Yazı: Deniz Beyazıt
Ferman, Erol Akyavaş’ın isimleriyle resmi Osmanlı belgelerine atıfta bulunan büyük bir eser grubuna aittir. Modern Avrupa ve Amerikan soyut resim geleneğini Doğu kültürünün sembolleri ve sanatsal diliyle birleştiren Akyavaş özgün üslubuyla bu eserde Osmanlı mirasını, geçmişini ele alır.
Dikdörtgen tuvalin uzatılmış dikey şekli ve anıtsal boyutu, saray katiplerinin klasik Osmanlı saray üslubu olan sofistike divani yazıyla yazılan ve hükümdar sultan tarafından verilen resmî emri belgeleyen büyük bir kâğıt tomarı olan Osmanlı fermanını hatırlatır. Fermanların üzerinde genellikle hükümdarın tuğrası yani resmî hat-imzası bulunur; bu fermanın gerçekliğini teyit eder ve Osmanlı otoritesini simgeler. Bu haliyle Akyavaş’ın Met’in koleksiyonunda yer alan Ferman eseri, format ve ebat olarak tarihi fermanları andırır, ancak sanatçı kâğıt yerine tuval üzerine modern boya malzemesi olan akrilik kullanır. Osmanlı fermanlarında olduğu gibi, bu resim de yoğun bir şekilde hat ile kaplıdır, ancak Akyavaş’ın yazıları okunmaz; bunlar sadece zaman zaman ters veya baş aşağı yönde gelişigüzel düzenlenmiş harf kompozisyonlarıdır.
Erol Akyavaş, hat sanatından ilham alan Türk modern sanatçıları kuşağına aittir. Akyavaş 1950’lerin sonlarında Türkiye Cumhuriyeti’nin ilk yıllarında pek rağbet görmeyen ancak Osmanlı ve İslâm geleneğinde en yüksek sanat olarak kabul edilen hat sanatı ile denemeler yapmaya ve eserlerine entegre etmeye başlar. Şu anda New York Modern Sanat Müzesi’nde bulunan Padişahların Zaferi, sanatçının Arap harfleriyle oynadığı ve onları gerçek harfler olarak algılamayı zorlaştıracak şekilde soyut biçimlere dönüştürdüğü ilk eserleri arasında yer alır. Bu henüz kariyerinin başlarında, yirmili yaşlarında olan genç bir Türk sanatçı için cesur bir seçimdir. Akyavaş, hat üslubunu kariyerinde sıkça kullanır. Mesela, 1987 tarihli ikonik eseri Hallac-i Mansur’un 300 santimetreden 350 santimetreye uzanan büyük tuvaline “vav” harfi hükmeder.
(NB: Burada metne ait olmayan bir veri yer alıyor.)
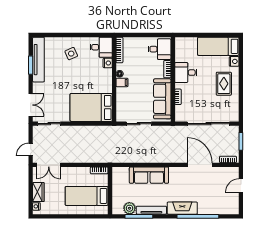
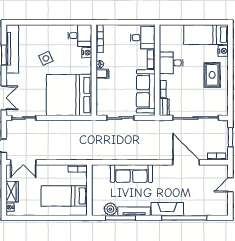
side table: (71, 54) -> (46, 58), moved
bed: (91, 107) -> (69, 95), width x1.36
dresser: (179, 113) -> (164, 107), added

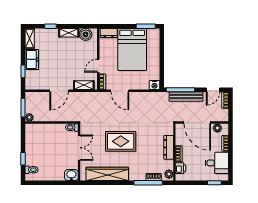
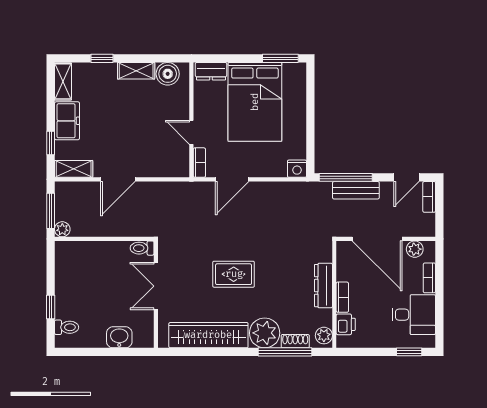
door: (98, 66) -> (191, 132), hinge flipped
shelving: (84, 85) -> (74, 169), moved
door: (120, 91) -> (232, 179), hinge flipped
bench: (186, 97) -> (356, 190), width x0.73
rug: (121, 141) -> (234, 274), width x0.73, depth x0.70
double door: (79, 148) -> (156, 286), swing flipped
plant: (137, 173) -> (265, 333), added
washbasin: (71, 175) -> (119, 337), moved

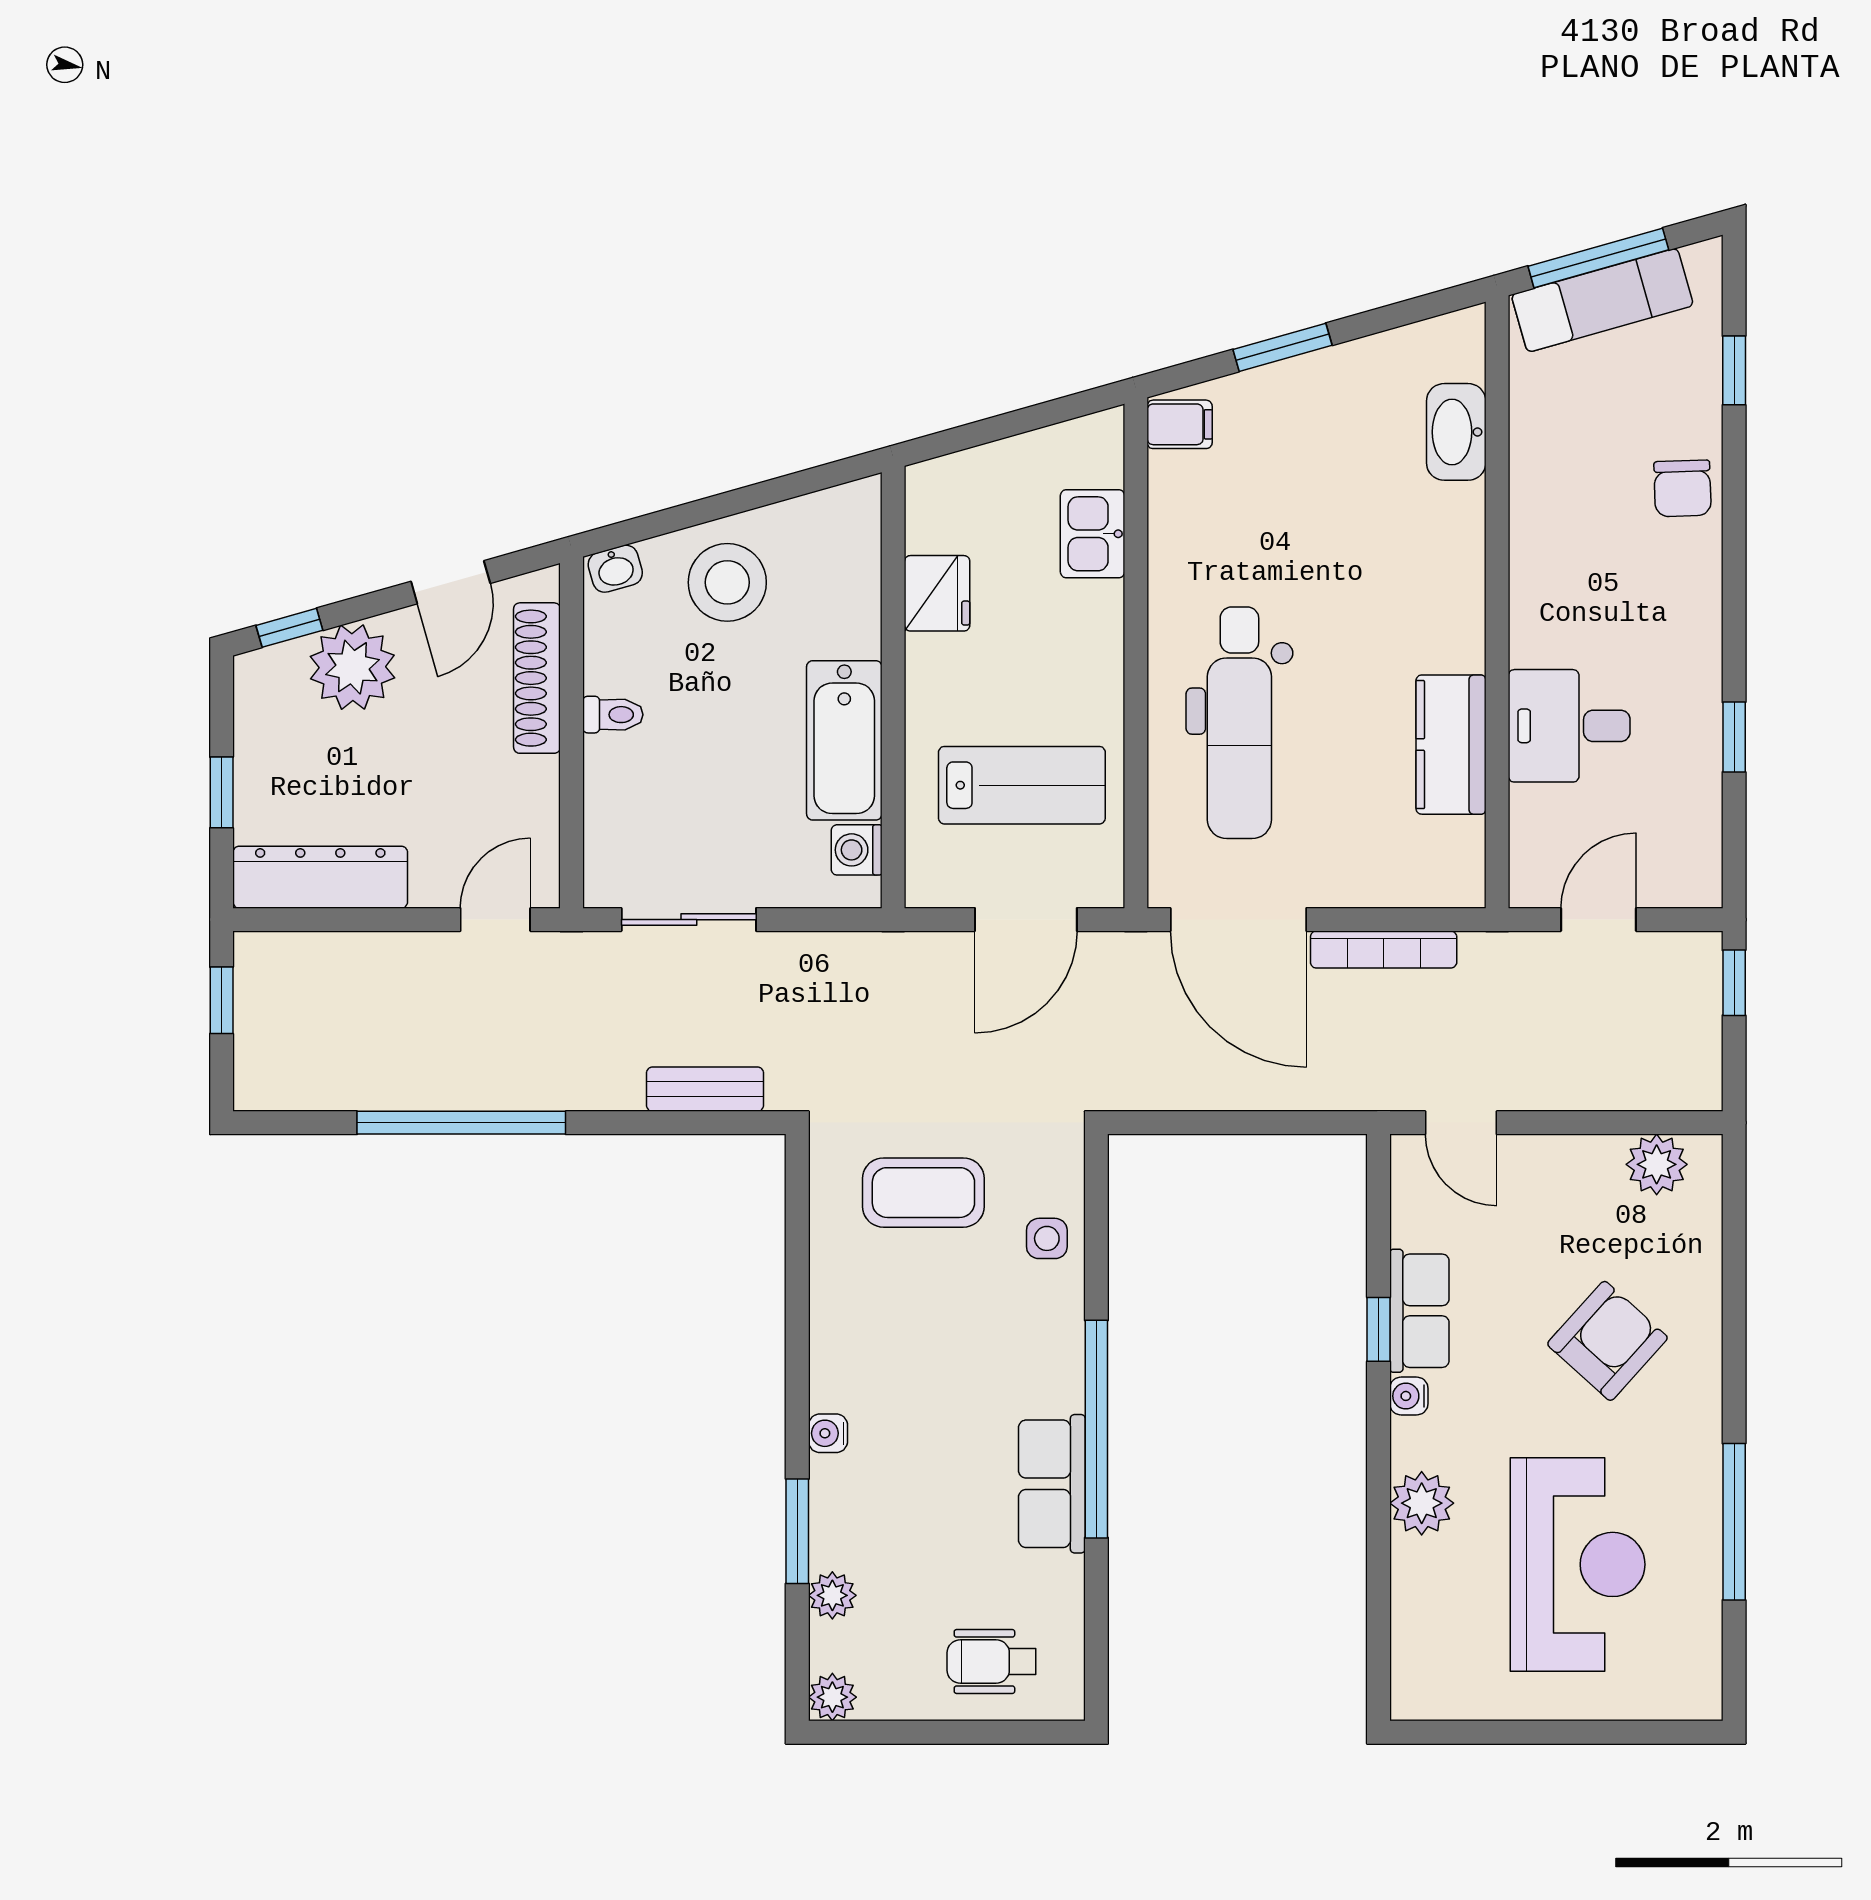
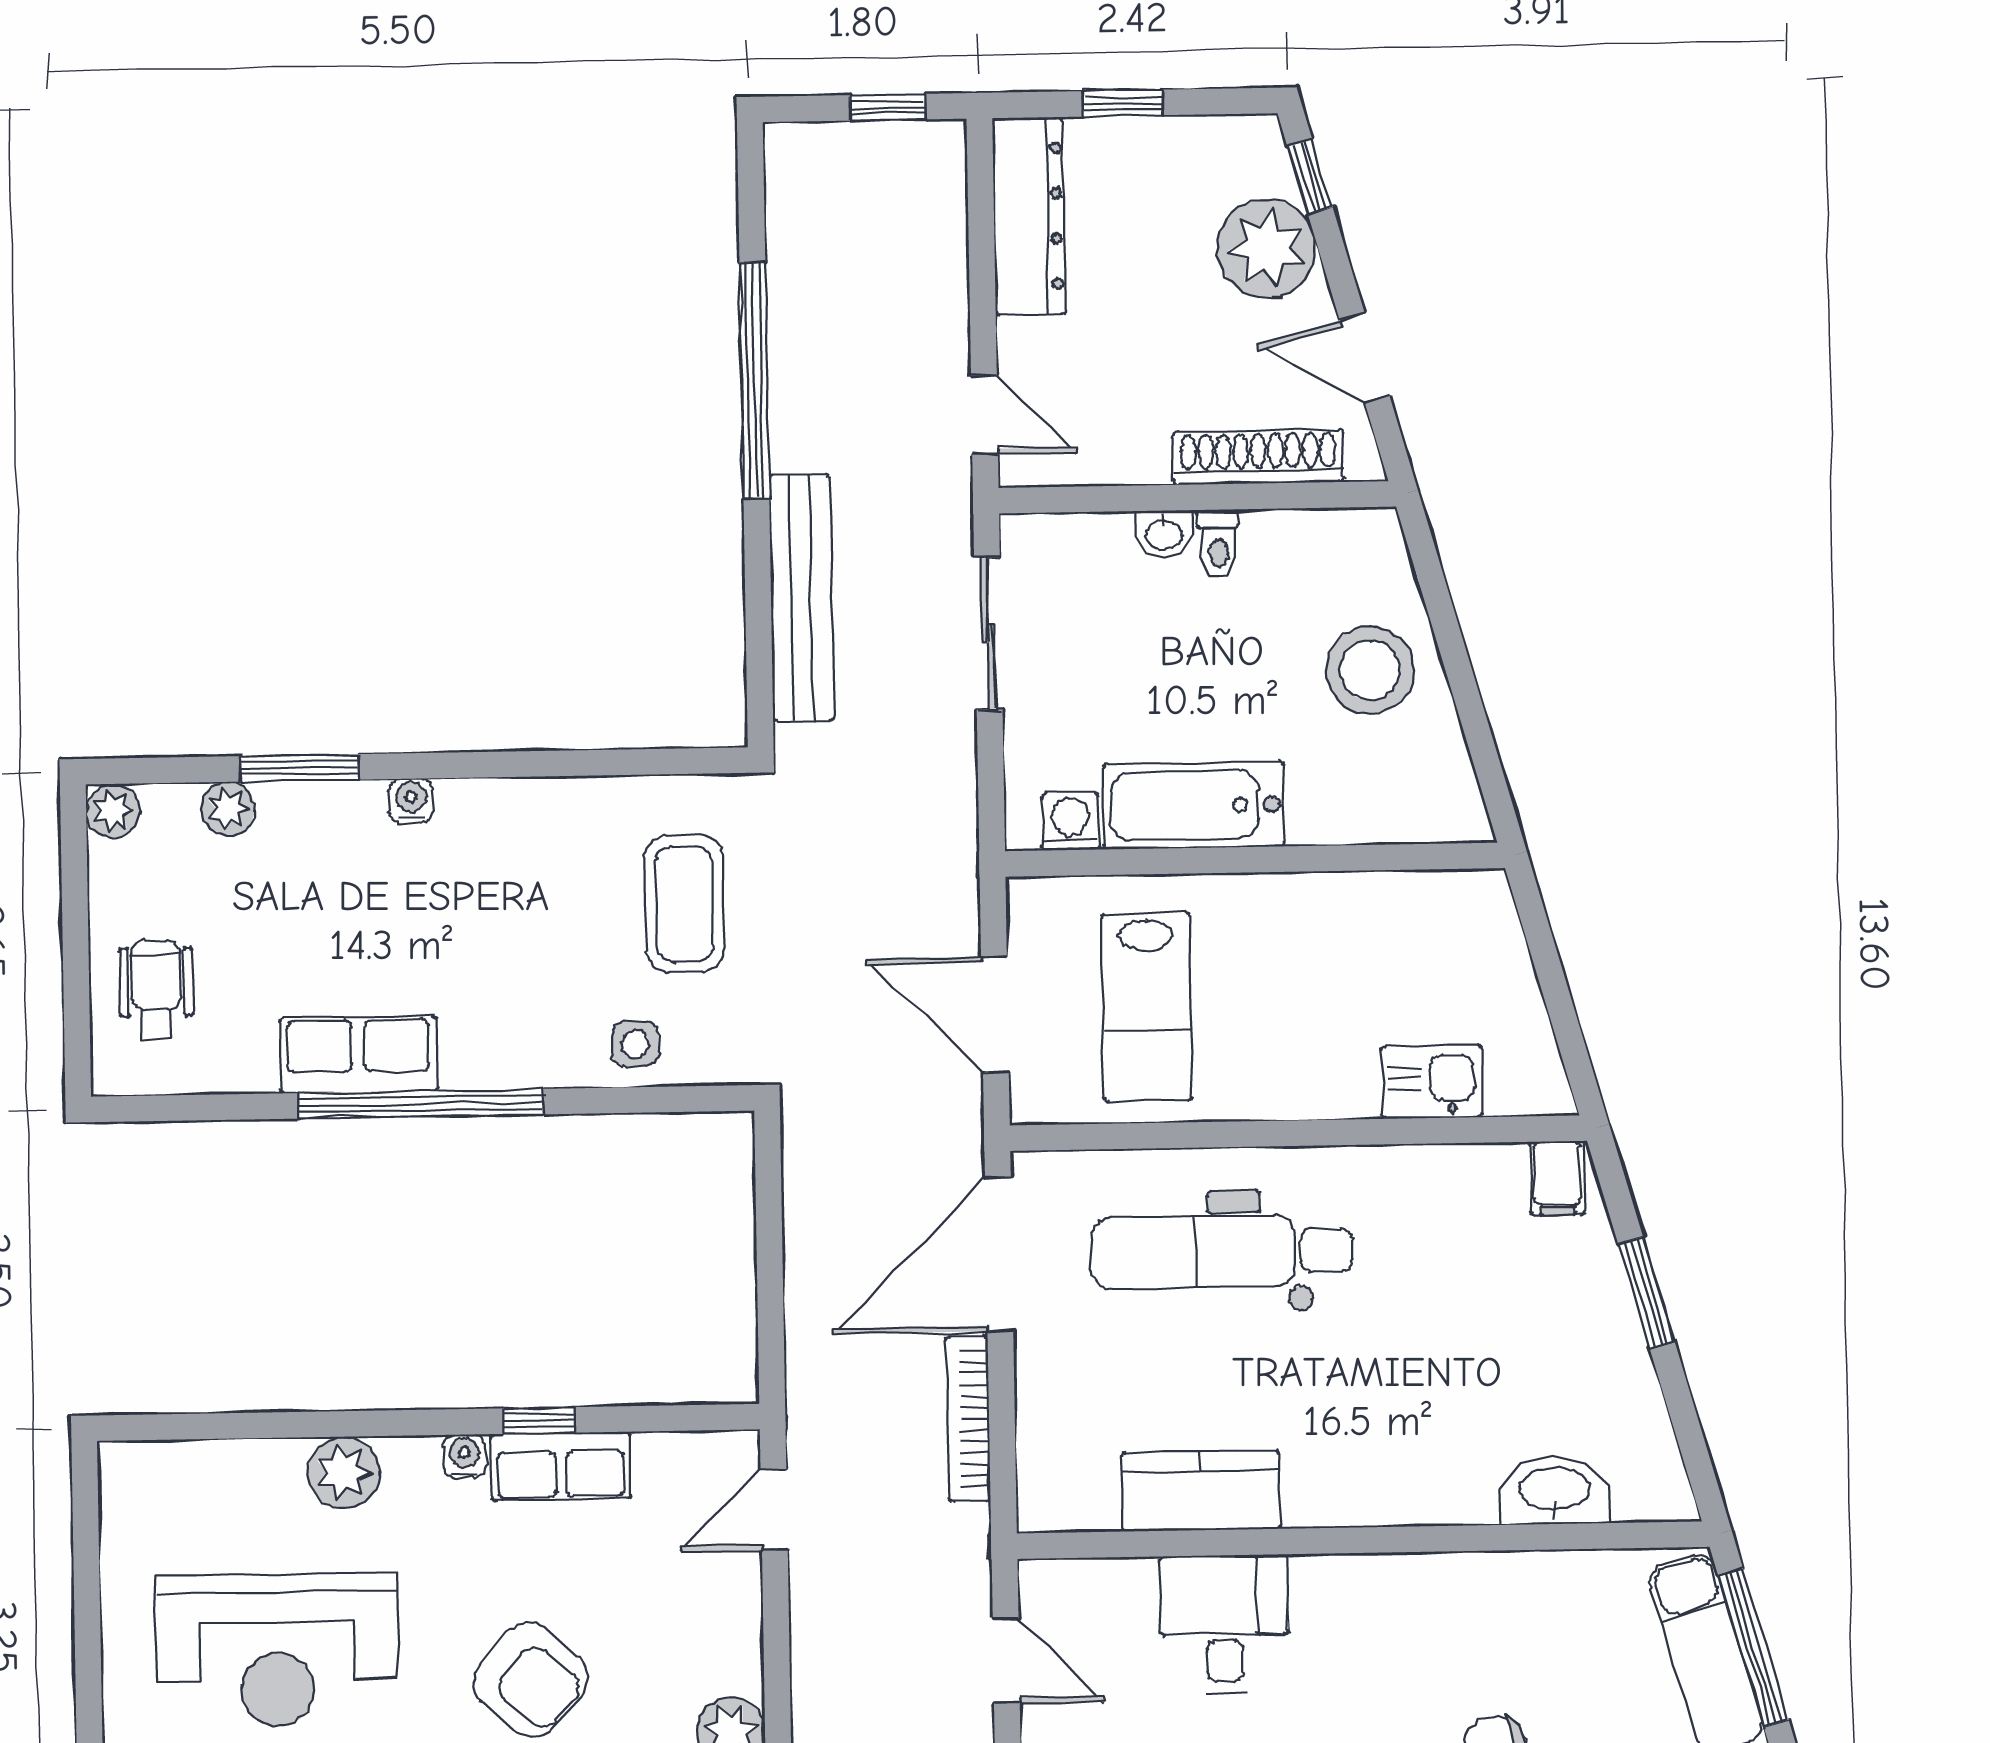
washbasin: (615, 569) -> (1164, 534), moved, turned -74
fridge: (937, 593) -> (1362, 907), removed
bench: (705, 1089) -> (801, 598), width x1.86, depth x1.21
Met’teki Ferman neredeyse tamamına yakını hat sanatıyla kaplı olan tek örnektir. Akyavaş’ın diğer yapıtlarında sanatçı, hat sanatı ile İslam dinî ve maneviyatı ile ilgili ikonografik ve sembolik referansları bir araya getirir. Mekke, Medine veya Kudüs’te yer alan Kâbe gibi kutsal yerlerin görüntülerinden alıntılar yapar. Kaynakları Hac konulu 16. ve 17. yüzyıl Osmanlı eserleri ve dua-nâme kitaplarıdır. Ferman grubunun en yenileri arasında yer alan Met koleksiyonundaki Ferman ışık ve renge odaklanarak soyut bir şekilde maneviyatı ima eder. Resmin tüm yüzeyi koyu mavi tonda boyanmış olsa da Akyavaş ışık oyunları ve renk tonlarının nüansları ile farklı katmanları ayrıştırarak derinlik izlenimi yaratır. Mavi boya hâlâ ıslakken siyahla bazı yerleri boyar. Sonra üzerine uygulanan çizgiler, eğriler ve soyut kaligrafik görünümlü harfler sanki yüzeyin altında suyun mavisinin içinde daha açık bir tonda parlayan bir katman yaratır. Resmin ortasında yer alan siyah hat çizgiler, koyu maviye uygulanmış en üst katman olarak görünür. Oyma desenli üç dairesel motif ek katmanları oluşturur, bunların her biri farklı bir ışık tonundadır. Üst kısımda bulunan iki altın dairenin biri açık biri koyudur, alt kısımda yer alan üçüncü daire parlak nane yeşilidir ve koyu tonuyla mavi katmana yaklaşır. Kompozisyonu yakalamaya, desenleri, çizgileri ve kıvrımları takip etmeye çalışırken, izleyici yavaş yavaş mavinin sakinliğine ve derinliğine kapılır. Bu yapıt Erol Akyavaş’ın minimalist soyut anlatımıyla Osmanlı fermanlarına meditatif bir armağanıdır.